SpaceX is ready to buy Cursor for $60 billion
With the start-up, which sells AI models for coding activities, Musk's company would strengthen its position in the AI programming market, where it has so far been weaker than its competitors
by Giulia Riva
SpaceX said it could acquire Cursor by the end of the year for $60 billion, or it would pay $10 billion for 'working together'.
The company founded by Elon Musk, who now holds the position of ceo, announced in a post on X that it had obtained the rights to acquirethe coding startup Cursor for 60 billion by the end of the year. Alternatively, it will pay 10 billion for a partnership. "SpaceXAI and Cursor are working closely together now to create the world's best AI for coding and knowledge-based work," the company said in the post. Musk is intensifying his presence in the lucrative market for AI-based development tools.
Along with OpenAI and Anthropic, Cursor is one of several Silicon Valley start-ups that have attracted waves of developers using artificial intelligence to automate code writing, an area where AI companies have found early commercial traction.

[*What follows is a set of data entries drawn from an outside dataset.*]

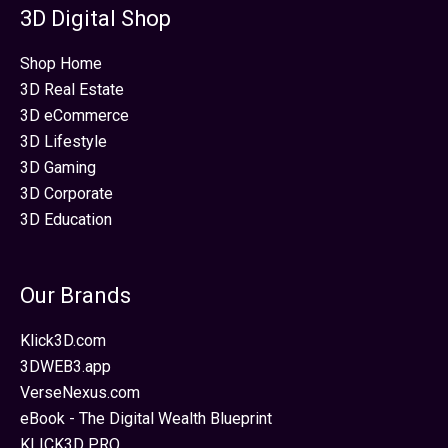
3D Digital Shop
Shop Home
3D Real Estate
3D eCommerce
3D Lifestyle
3D Gaming
3D Corporate
3D Education
Our Brands
Klick3D.com
3DWEB3.app
VerseNexus.com
eBook - The Digital Wealth Blueprint
KLICK3D PRO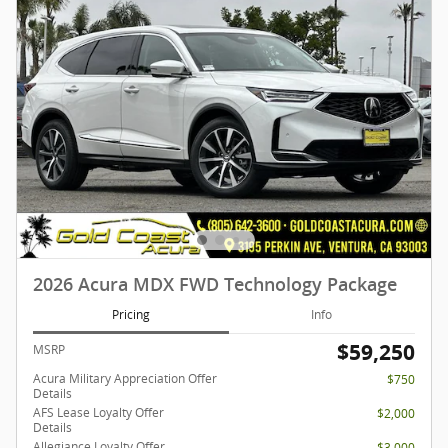
2026 Acura MDX FWD Technology Package
Pricing
Info
$59,250
MSRP
Acura Military Appreciation Offer
$750
Details
AFS Lease Loyalty Offer
$2,000
Details
Allegiance Loyalty Offer
$3,000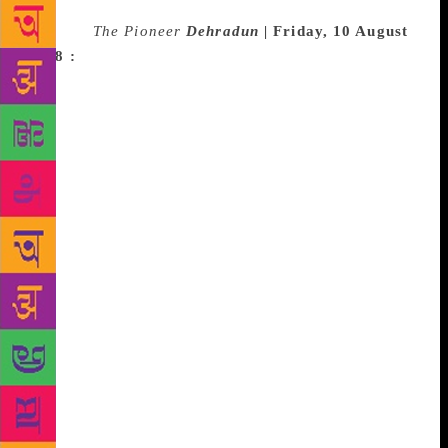
Source :
The Pioneer
Dehradun |
Friday, 10 August
2018 :
The Uttarakhand Governor Krishan Kant Paul
inaugurated the Dehradun Literature Festival at
Unison World School. Among others, acclaimed
writer Ruskin Bond, noted personality Jaggi Vasudev
and others were present on the occasion. Addressing
the gathering Paul said that translations from English
into Hindi and regional languages must be enhanced
and vice-versa. He said that through translations,
great works can reach a very large number of
readers. He said that if Premchand’s works could be
translated into English and other languages, they
would reach readers all over the world. Writers and
publishers should give more attention to children’s
books, he said, while adding that reading habit was
being reduced among children due to internet and
electronic gadgets. Appreciating the literature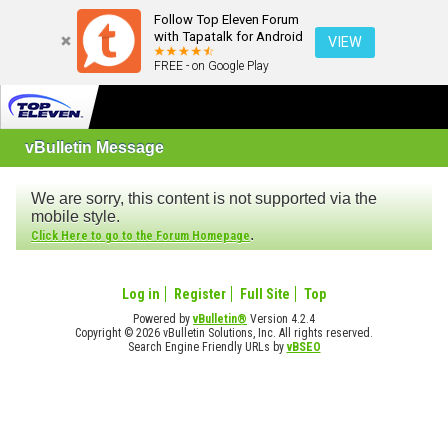
Follow Top Eleven Forum
with Tapatalk for Android
VIEW
FREE - on Google Play
vBulletin Message
We are sorry, this content is not supported via the
mobile style.
.
Click Here to go to the Forum Homepage
Log in
Register
Full Site
Top
Powered by
vBulletin®
Version 4.2.4
Copyright © 2026 vBulletin Solutions, Inc. All rights reserved.
Search Engine Friendly URLs by
vBSEO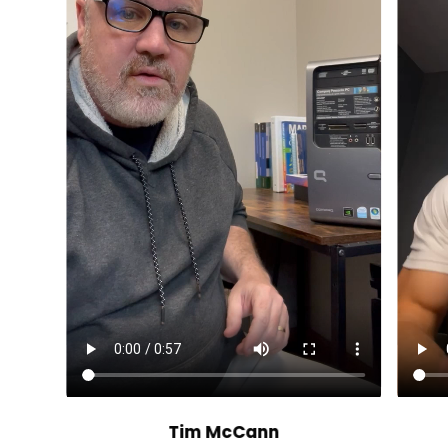
Tim McCann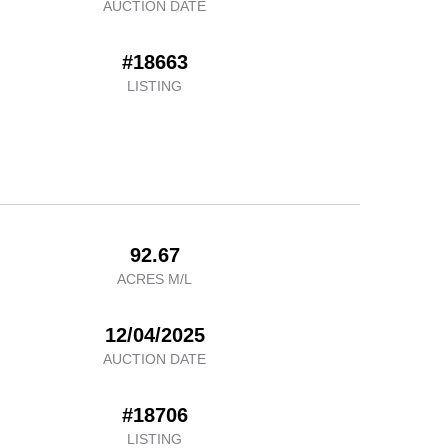
AUCTION DATE
#18663
LISTING
92.67
ACRES M/L
12/04/2025
AUCTION DATE
#18706
LISTING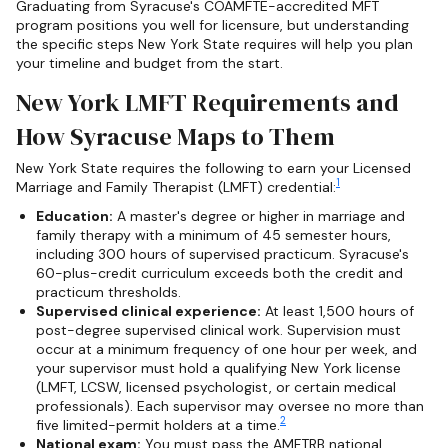
Graduating from Syracuse's COAMFTE-accredited MFT
program positions you well for licensure, but understanding
the specific steps New York State requires will help you plan
your timeline and budget from the start.
New York LMFT Requirements and
How Syracuse Maps to Them
New York State requires the following to earn your Licensed
1
Marriage and Family Therapist (LMFT) credential:
Education:
A master's degree or higher in marriage and
family therapy with a minimum of 45 semester hours,
including 300 hours of supervised practicum. Syracuse's
60-plus-credit curriculum exceeds both the credit and
practicum thresholds.
Supervised clinical experience:
At least 1,500 hours of
post-degree supervised clinical work. Supervision must
occur at a minimum frequency of one hour per week, and
your supervisor must hold a qualifying New York license
(LMFT, LCSW, licensed psychologist, or certain medical
professionals). Each supervisor may oversee no more than
2
five limited-permit holders at a time.
National exam:
You must pass the AMFTRB national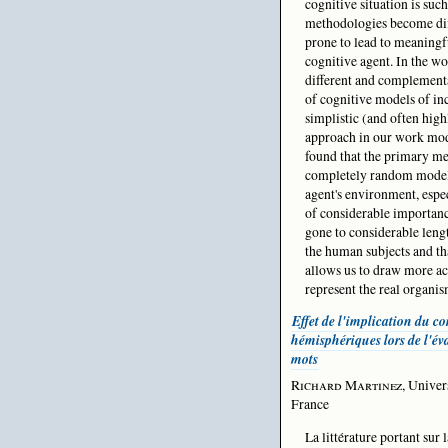
cognitive situation is such
methodologies become diff
prone to lead to meaningf
cognitive agent. In the wo
different and complementa
of cognitive models of in
simplistic (and often hig
approach in our work mode
found that the primary me
completely random model.
agent's environment, espe
of considerable importan
gone to considerable len
the human subjects and th
allows us to draw more ac
represent the real organis
Effet de l'implication du co
hémisphériques lors de l'év
mots
Richard Martinez
, Univer
France
La littérature portant sur 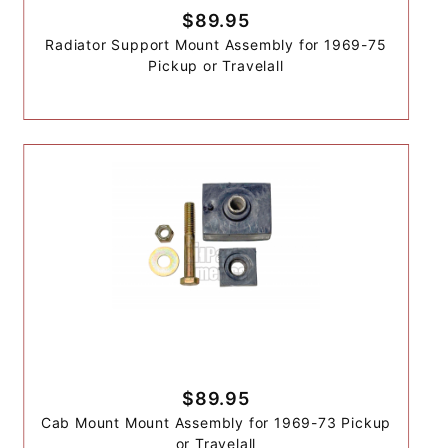
$89.95
Radiator Support Mount Assembly for 1969-75
Pickup or Travelall
$89.95
Cab Mount Mount Assembly for 1969-73 Pickup
or Travelall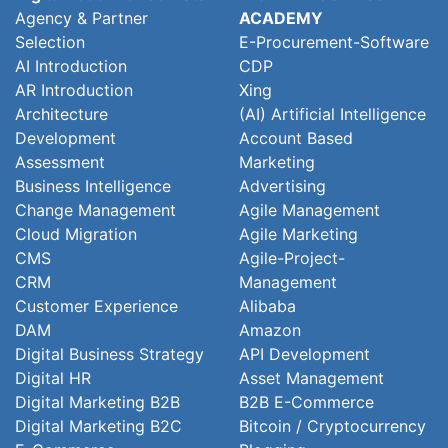
Agency & Partner
ACADEMY
Selection
E-Procurement-Software
AI Introduction
CDP
AR Introduction
Xing
Architecture
(AI) Artificial Intelligence
Development
Account Based
Assessment
Marketing
Business Intelligence
Advertising
Change Management
Agile Management
Cloud Migration
Agile Marketing
CMS
Agile-Project-
CRM
Management
Customer Experience
Alibaba
DAM
Amazon
Digital Business Strategy
API Development
Digital HR
Asset Management
Digital Marketing B2B
B2B E-Commerce
Digital Marketing B2C
Bitcoin / Cryptocurrency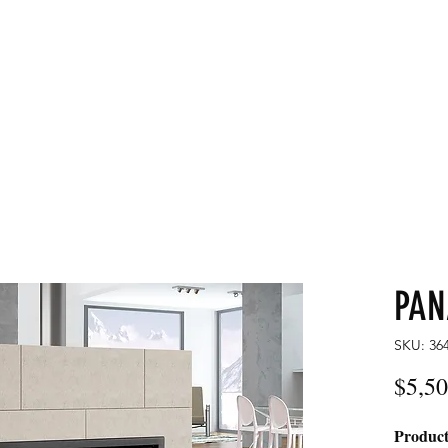
LDS
Home
Commercial
PA
SKU: 36
$5,50
Product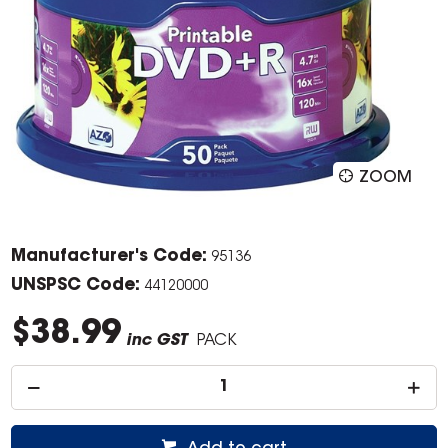
ZOOM
Manufacturer's Code:
95136
UNSPSC Code:
44120000
$38.99
inc GST
PACK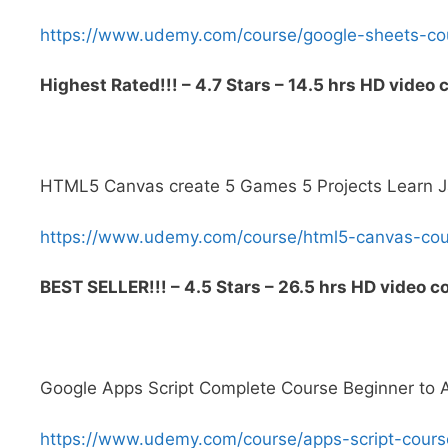
https://www.udemy.com/course/google-sheets-
Highest Rated!!! – 4.7 Stars – 14.5 hrs HD video 
HTML5 Canvas create 5 Games 5 Projects Learn J
https://www.udemy.com/course/html5-canvas-c
BEST SELLER!!! – 4.5 Stars – 26.5 hrs HD video c
Google Apps Script Complete Course Beginner to
https://www.udemy.com/course/apps-script-co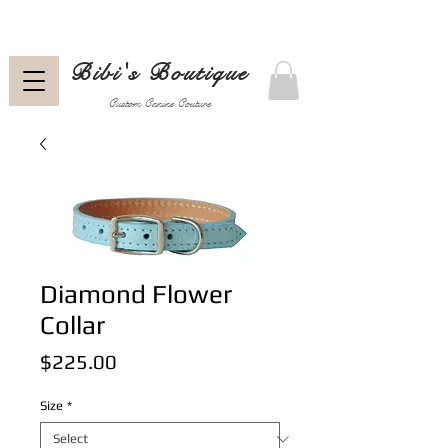
Bibi's Boutique
Custom Canine Couture
Diamond Flower
Collar
Price
$225.00
Size
*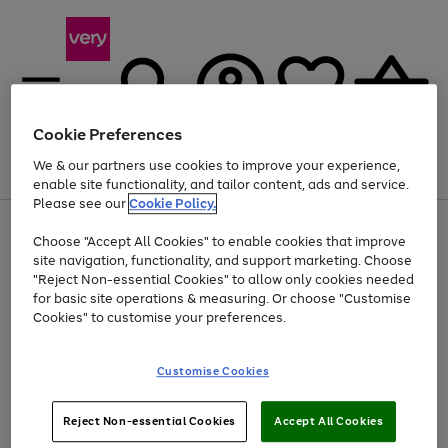
Cookie Preferences
We & our partners use cookies to improve your experience,
Menu
Search
Account
Saved
Basket
enable site functionality, and tailor content, ads and service.
Please see our
Cookie Policy.
Use
Page
Choose "Accept All Cookies" to enable cookies that improve
the
1
At least 20% off selected Fashion and Sportswear
site navigation, functionality, and support marketing. Choose
right
of
and
4
2
1
"Reject Non-essential Cookies" to allow only cookies needed
left
for basic site operations & measuring. Or choose "Customise
arrows
Cookies" to customise your preferences.
to
scroll
Use
Page
through
Customise Cookies
the
1
the
Go
Go
Go
right
of
image
and
3
2
2
carousel
to
to
to
Use
Page
left
Reject Non-essential Cookies
Accept All Cookies
the
1
page
page
page
arrows
Go
Go
Go
right
of
1
2
3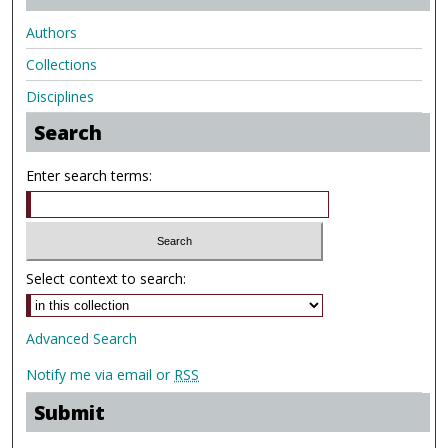
Authors
Collections
Disciplines
Search
Enter search terms:
Select context to search:
Advanced Search
Notify me via email or
RSS
Submit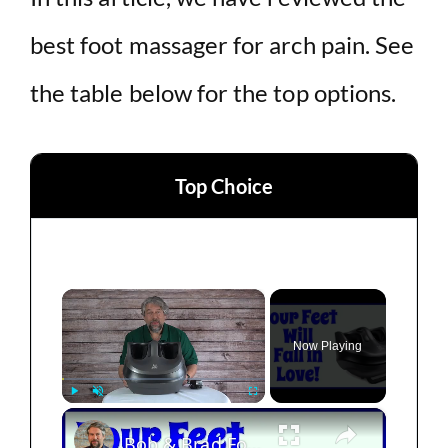
best foot massager for arch pain. See
the table below for the top options.
Top Choice
×
Now Playing
×
Play
Unmute
Fullscreen
Bob & Brad Foot Massager Machine -- DEMO & REVIEW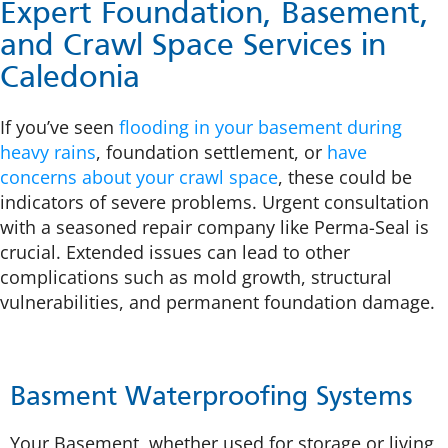
Expert Foundation, Basement,
and Crawl Space Services in
Caledonia
If you’ve seen
flooding in your basement during
heavy rains
, foundation settlement, or
have
concerns about your crawl space
, these could be
indicators of severe problems. Urgent consultation
with a seasoned repair company like Perma-Seal is
crucial. Extended issues can lead to other
complications such as mold growth, structural
vulnerabilities, and permanent foundation damage.
Basment Waterproofing Systems
Your Basement, whether used for storage or living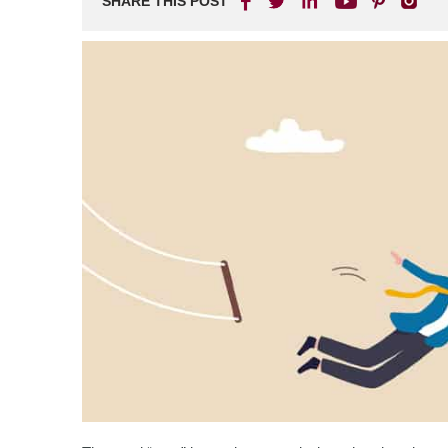
SHARE THIS POST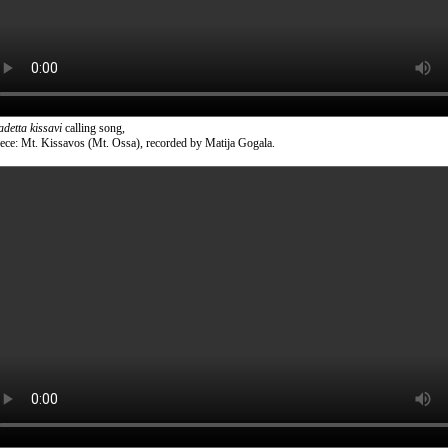
adetta kissavi
calling song,
ece: Mt. Kissavos (Mt. Ossa), recorded by Matija Gogala.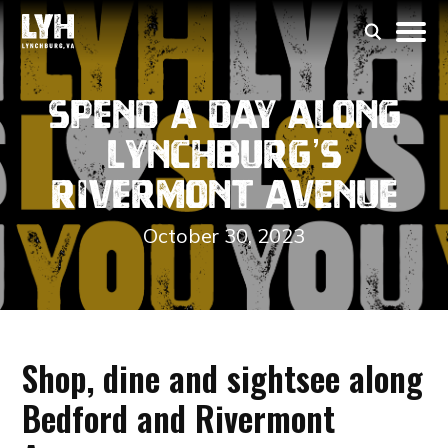
Spend a Day along
Lynchburg’s
Rivermont Avenue
October 30, 2023
Shop, dine and sightsee along
Bedford and Rivermont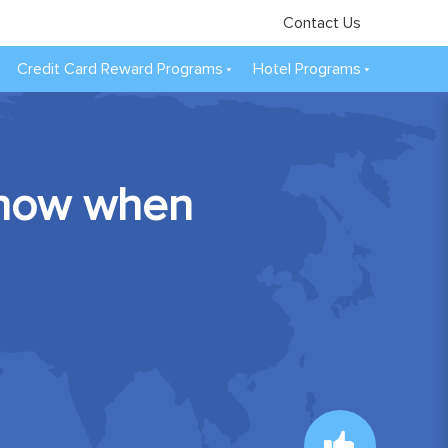
Contact Us
Credit Card Reward Programs
Hotel Programs
 know when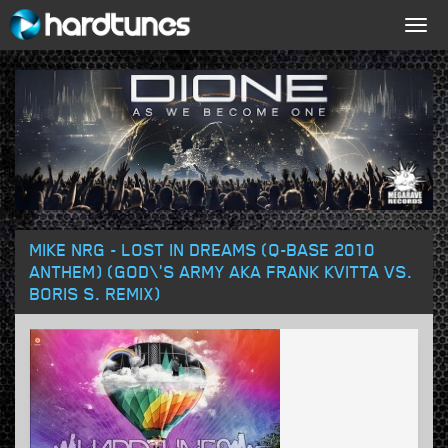
Togg
navig
MIKE NRG - LOST IN DREAMS (Q-BASE 2010
ANTHEM) (GOD\'S ARMY AKA FRANK KVITTA VS.
BORIS S. REMIX)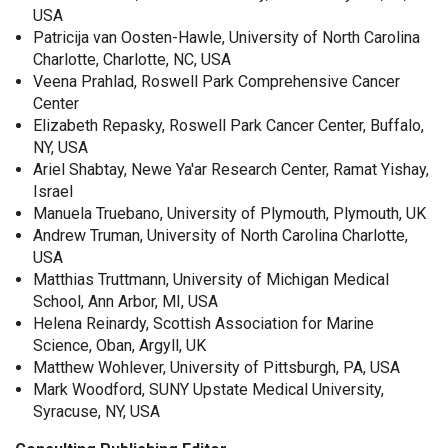
USA
Patricija van Oosten-Hawle, University of North Carolina
Charlotte, Charlotte, NC, USA
Veena Prahlad, Roswell Park Comprehensive Cancer
Center
Elizabeth Repasky, Roswell Park Cancer Center, Buffalo,
NY, USA
Ariel Shabtay, Newe Ya'ar Research Center, Ramat Yishay,
Israel
Manuela Truebano, University of Plymouth, Plymouth, UK
Andrew Truman, University of North Carolina Charlotte,
USA
Matthias Truttmann, University of Michigan Medical
School, Ann Arbor, MI, USA
Helena Reinardy, Scottish Association for Marine
Science, Oban, Argyll, UK
Matthew Wohlever, University of Pittsburgh, PA, USA
Mark Woodford, SUNY Upstate Medical University,
Syracuse, NY, USA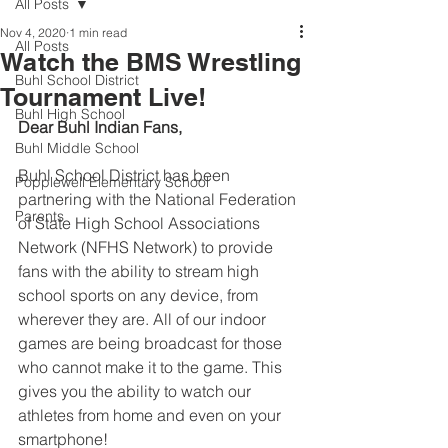
All Posts
Nov 4, 2020
1 min read
All Posts
Watch the BMS Wrestling
Buhl School District
Tournament Live!
Buhl High School
Dear Buhl Indian Fans,
Buhl Middle School
Buhl School District has been 
Popplewell Elementary School
partnering with the National Federation 
Parents
of State High School Associations 
Network (NFHS Network) to provide 
fans with the ability to stream high 
school sports on any device, from 
wherever they are. All of our indoor 
games are being broadcast for those 
who cannot make it to the game. 
This 
gives you the ability to watch our 
athletes from home and even on your 
smartphone! 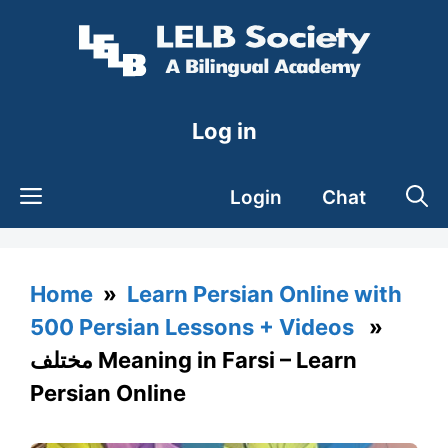
Skip
to
content
Log in
Login
Chat
Home
»
Learn Persian Online with
500 Persian Lessons + Videos
»
مختلف Meaning in Farsi – Learn
Persian Online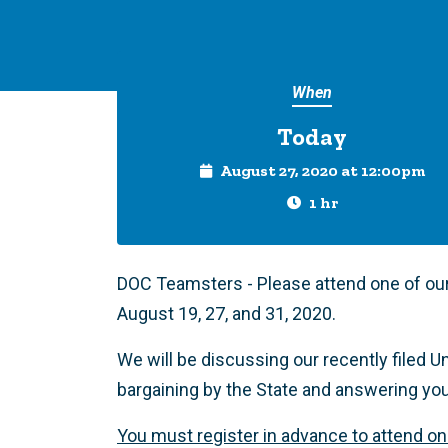
When
Today
August 27, 2020 at 12:00pm
1 hr
DOC Teamsters - Please attend one of ou
August 19, 27, and 31, 2020.
We will be discussing our recently filed Un
bargaining by the State and answering yo
You must register in advance to attend o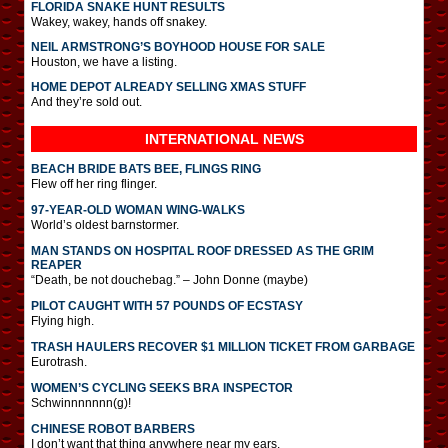
FLORIDA SNAKE HUNT RESULTS
Wakey, wakey, hands off snakey.
NEIL ARMSTRONG’S BOYHOOD HOUSE FOR SALE
Houston, we have a listing.
HOME DEPOT ALREADY SELLING XMAS STUFF
And they’re sold out.
INTERNATIONAL
NEWS
BEACH BRIDE BATS BEE, FLINGS RING
Flew off her ring flinger.
97-YEAR-OLD WOMAN WING-WALKS
World’s oldest barnstormer.
MAN STANDS ON HOSPITAL ROOF DRESSED AS THE GRIM
REAPER
“Death, be not douchebag.” – John Donne (maybe)
PILOT CAUGHT WITH 57 POUNDS OF ECSTASY
Flying high.
TRASH HAULERS RECOVER $1 MILLION TICKET FROM GARBAGE
Eurotrash.
WOMEN’S CYCLING SEEKS BRA INSPECTOR
Schwinnnnnnn(g)!
CHINESE ROBOT BARBERS
I don’t want that thing anywhere near my ears.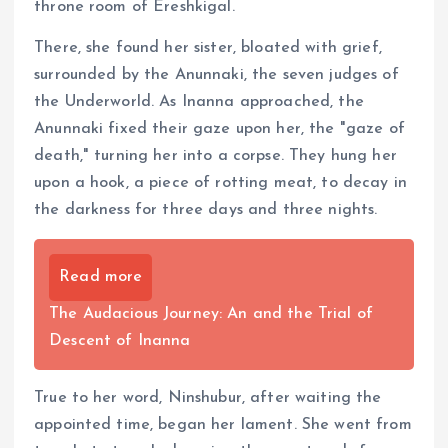
throne room of Ereshkigal.
There, she found her sister, bloated with grief,
surrounded by the Anunnaki, the seven judges of
the Underworld. As Inanna approached, the
Anunnaki fixed their gaze upon her, the "gaze of
death," turning her into a corpse. They hung her
upon a hook, a piece of rotting meat, to decay in
the darkness for three days and three nights.
Read more
The Audacious Journey: An and the Trial of
Descent of Inanna
True to her word, Ninshubur, after waiting the
appointed time, began her lament. She went from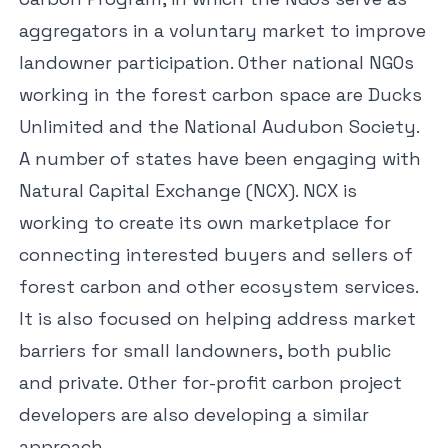
aggregators in a voluntary market to improve
landowner participation. Other national NGOs
working in the forest carbon space are
Ducks
Unlimited
and the
National Audubon Society
.
A number of states have been engaging with
Natural Capital Exchange
(NCX). NCX is
working to create its own marketplace for
connecting interested buyers and sellers of
forest carbon and other ecosystem services.
It is also focused on helping address market
barriers for small landowners, both public
and private. Other for-profit carbon project
developers are also developing a similar
approach.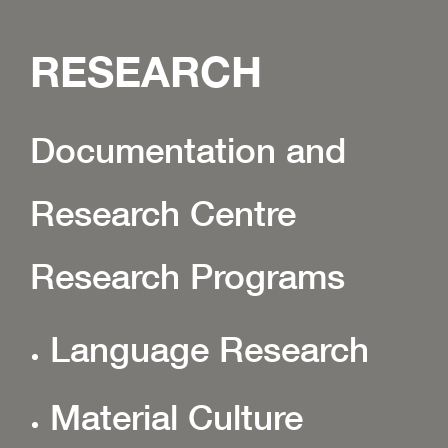
RESEARCH
Documentation and
Research Centre
Research Programs
Language Research
Material Culture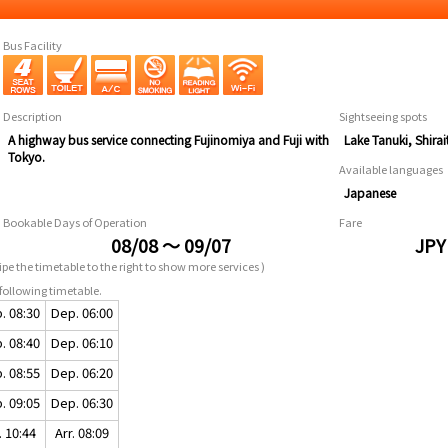
Bus Facility
Description
Sightseeing spots
A highway bus service connecting Fujinomiya and Fuji with
Lake Tanuki, Shira
Tokyo.
Available languages
Japanese
Bookable Days of Operation
Fare
08/08 ～ 09/07
JPY
pe the timetable to the right to show more services )
following timetable.
. 08:30
Dep. 06:00
. 08:40
Dep. 06:10
. 08:55
Dep. 06:20
. 09:05
Dep. 06:30
. 10:44
Arr. 08:09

The deal could give xAI - the producer of the Grok chatbot that SpaceX integrated in February - a stronger position in the AI programming market, where it has so far lagged behind its competitors. It would also give Cursor more computing power to develop artificial intelligence models.
"The combination of Cursor's leading product and its deployment among experienced software engineers with SpaceX's one million H100-equivalent Colossus training supercomputer will allow us to build the world's most useful models," SpaceX said in a post on X on Tuesday.